Louis-Claude Fillion
Se retournant. « tournant le dos », dit Fritzsche : ce serait alors un geste qui exprimerait un mécontentement suprême et qui serait directement opposé à la protestation de S. Pierre. Selon d’autres, Jésus se serait simplement retourné vers Pierre et les autres disciples qui marchaient à sa suite ; Cf. Marc. 8, 33. - Va-t-en derrière moi, Satan. Quelles paroles, surtout si on les compare à celles que Jésus-Christ avait adressées à S. Pierre quelques instants auparavant ! Ce sont, après tout, celles-là même dont Jésus s’était servi pour congédier le démon à l’issue de la tentation ; Cf. 4, 10. Mais le chef des Apôtres ne se conduisait-il pas alors à l’égard de Jésus comme l’avait fait le tentateur ? C’est pourquoi Notre-Seigneur va jusqu’à lui donner le nom de Satan, c’est- à-dire de contradicteur. - Tu m'es un obstacle. Ces mots contiennent l’indication du motif pour lequel Jésus n’a pu conserver cette fois, extérieurement du moins, son égalité d’âme accoutumée : son disciple a essayé de le scandaliser, d’être pour lui une pierre d’achoppement sur le chemin du Golgotha, et le Sauveur, dans son amour pour ceux qu’il est venu racheter par la souffrance et par la croix, est extrêmement sensible sur ce point. - Tes pensées ne sont pas celles... Image délicate dans la Vulgate : Tu ne goûtes pas les choses du ciel, ou mieux encore : Les choses du ciel ne sont pas à ton goût. Le texte grec dit simplement « non cogitas » ; ton intelligence est fermée aux pensées divines, tu ne les comprends pas ; Cf. Rom. 8, 5. Pierre, en effet, a parlé comme un homme naturel, qui n’entend rien au plan de Dieu. Il redoute la souffrance et la mort, et ce n’est que par la mort et la souffrance que pourra s’opérer la Rédemption ! Voir de très beaux développements sur ce passage dans la 54 ème homélie de S. Jean Chrysostôme.
Fulcran Vigouroux
Retire-toi, etc. C’est comme si le Sauveur disait : Ma volonté et celle de mon Père est que je meure pour le salut des hommes, et tu veux m’empêcher de souffrir ; tu mérites donc d’être appelé Satan, c’est-à-dire adversaire, contradicteur.
Pape Saint Jean-Paul II
Il est important d'observer que la faiblesse de Pierre et de Paul montre que l'Eglise est fondée sur la puissance infinie de la grâce (cf.
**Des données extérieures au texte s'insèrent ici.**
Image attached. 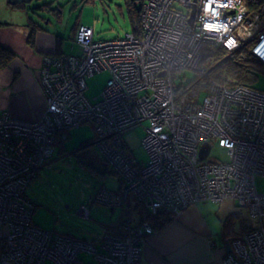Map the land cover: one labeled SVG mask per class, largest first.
I'll return each instance as SVG.
<instances>
[{"label":"built area","instance_id":"1","mask_svg":"<svg viewBox=\"0 0 264 264\" xmlns=\"http://www.w3.org/2000/svg\"><path fill=\"white\" fill-rule=\"evenodd\" d=\"M136 2L140 33L96 40L94 28L80 24L78 54L45 57L40 80L47 106L39 120L0 114V264H141L154 227L140 215L91 241L33 223L29 184L52 157L59 133L84 123L94 125L98 150L122 182L117 190L100 189L93 202L114 210L131 207L134 195L153 214L176 216L199 201L234 200L251 218L246 232L230 240L225 264H264V190L257 186L258 177L264 185V91L212 80L196 103L176 86L178 71L206 74L200 66L206 44L233 52L249 43L264 65V0ZM102 71L110 77L91 101L86 78ZM144 122L148 161L140 163L124 136ZM206 142L211 151L202 159ZM214 145L223 157L211 155ZM79 213L89 217V206Z\"/></svg>","mask_w":264,"mask_h":264},{"label":"rangeland","instance_id":"2","mask_svg":"<svg viewBox=\"0 0 264 264\" xmlns=\"http://www.w3.org/2000/svg\"><path fill=\"white\" fill-rule=\"evenodd\" d=\"M127 2L128 0H33L27 4L28 11L17 9L15 17L16 21L19 19L24 21L30 17L48 30L58 33L64 38L65 53H71L72 45L75 44L73 29L78 21L79 24L94 28L96 40L125 37L127 33L133 32ZM46 5L47 7L41 9ZM74 53H79L78 47ZM177 74V87L188 89L186 97L192 102L202 103L207 95L209 81L199 80V72L195 70H181ZM109 77L107 71H102L86 78V95L91 101L100 97ZM251 85L264 91V71L256 73ZM147 126L148 122H144L124 136L125 142L140 163L148 161L142 143ZM65 135L69 136V140L64 144L65 152L61 153L59 150L61 147L56 146L54 156L38 171L37 177L26 190L27 198L34 206L32 220L44 230L57 231L90 241L97 240L110 228L121 226L128 217L125 205L112 210L93 202L100 189H119L120 177L112 169L110 173H103L106 166L102 163V157L96 155L94 149L82 147L86 141H94L96 138V130L92 123L72 128ZM89 155L92 156L93 163L88 166V163L83 161H87ZM211 155L221 158L224 156V150L214 145ZM257 186L260 191L264 190L261 177L257 178ZM130 201V218L136 222L137 216L140 215L136 208L139 202L134 195L130 196ZM211 204L217 206L215 202ZM83 205L89 206V217L79 213ZM248 218L251 217L245 220V227ZM84 256L86 255H81ZM45 264L55 263L49 259Z\"/></svg>","mask_w":264,"mask_h":264},{"label":"crops","instance_id":"3","mask_svg":"<svg viewBox=\"0 0 264 264\" xmlns=\"http://www.w3.org/2000/svg\"><path fill=\"white\" fill-rule=\"evenodd\" d=\"M15 6L18 5L0 0V46L13 54L12 60L0 67V114L8 112L16 118L35 121L47 106L40 80L45 57L75 54L77 47L74 44L71 53H65L64 38L58 33L30 17L16 21V10L21 8ZM78 25L79 21L73 33ZM211 203L189 206L148 236L142 264H225L231 237L225 235L226 222L233 217L232 235H243L249 212L234 200L216 203L217 206Z\"/></svg>","mask_w":264,"mask_h":264},{"label":"trees","instance_id":"4","mask_svg":"<svg viewBox=\"0 0 264 264\" xmlns=\"http://www.w3.org/2000/svg\"><path fill=\"white\" fill-rule=\"evenodd\" d=\"M127 6H128L131 24L133 27V32L138 34L140 33V30L142 28L141 27V4L140 3L137 4L136 0H128ZM45 7H47V5L42 6L41 9H44ZM15 8H21V9L28 11L27 5L25 4L15 6ZM202 54H203V59H202L200 66L206 71V74H199V80L206 79L209 82L213 80L226 87H233L238 84L252 86L251 84L256 77V73L258 74V72H260L261 70L264 71V65L253 57L251 50H250L249 43L245 44L240 49L233 51V52H229L223 46H215V45L206 44L203 46ZM12 58H13V54H11L9 51H7L6 49L0 46V67L5 64H8L12 60ZM178 90H180L179 92L184 93L185 96L188 91V89L183 90L181 88H179ZM67 132H69V130L66 132L59 133L57 137V146L61 147L59 149L61 153L65 152L64 144L66 141L69 140V136L67 137L65 135V133ZM92 141L93 140L86 141L82 145V147L83 148L90 147V149L92 148L95 150L96 155H98L99 157H102L103 159L102 163L106 166V170L103 173H110V169H112V171L116 175H118L116 171L110 166L106 158L99 152L98 147H97V143H98L97 135H96V138H94V141L93 142ZM55 150H54V153H55ZM54 153L52 157L54 156ZM79 159H81V157H79ZM87 161H83V162L88 163V166L93 163L91 155H89ZM37 173L34 178L37 177ZM119 180L121 182L120 178ZM121 185H122V182H121ZM126 208L128 210V216H129L131 207H126ZM136 208L139 210L140 221H143V222L149 221L153 225L155 231L160 230L163 227H165L175 217V214L171 212H165V211H160L157 214H153L150 209L145 208L141 204L136 205ZM236 217L240 218V215H237ZM232 220H233V217H231L226 222V225H225L226 237L228 238L231 236L230 238H228L229 240L242 235V234L232 235L234 232L231 230ZM118 227L119 226H116L114 228H110L109 230L114 231L118 229ZM65 235H68V234H65ZM69 236H72V235H69Z\"/></svg>","mask_w":264,"mask_h":264},{"label":"water","instance_id":"5","mask_svg":"<svg viewBox=\"0 0 264 264\" xmlns=\"http://www.w3.org/2000/svg\"><path fill=\"white\" fill-rule=\"evenodd\" d=\"M32 1L33 0H8V3L11 5H19V4L27 5V4L31 3ZM195 13H196V7L194 5L193 9H192L191 17L189 19L191 24L194 23ZM210 151H211V145L208 142L204 143L202 148H201V153H200L201 158L206 159L207 156L209 155ZM230 251H231V245H230V242L227 241V252H230Z\"/></svg>","mask_w":264,"mask_h":264}]
</instances>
Mt 16, 17; 2 Co 12, 7-10). Pierre, aussitôt après son investiture, est réprimandé avec une rare sévérité par le Christ qui lui dit: « Tu me fais obstacle » (Mt 16, 23). Comment ne pas voir dans la miséricorde dont Pierre a besoin un lien avec le ministère de cette même miséricorde dont il fait le premier l'expérience? Malgré cela, il reniera Jésus trois fois. L'Evangile de Jean souligne aussi que Pierre reçoit la charge de paître le troupeau en réponse à une triple profession d'amour (cf. 21, 15-17) qui correspond à son triple reniement (cf. 13, 38). Pour sa part, Luc, dans la parole du Christ déjà citée que la première tradition retiendra pour définir la mission de Pierre, insiste sur le fait que ce dernier devra « affermir ses frères quand il sera revenu » (cf. Lc 22, 31).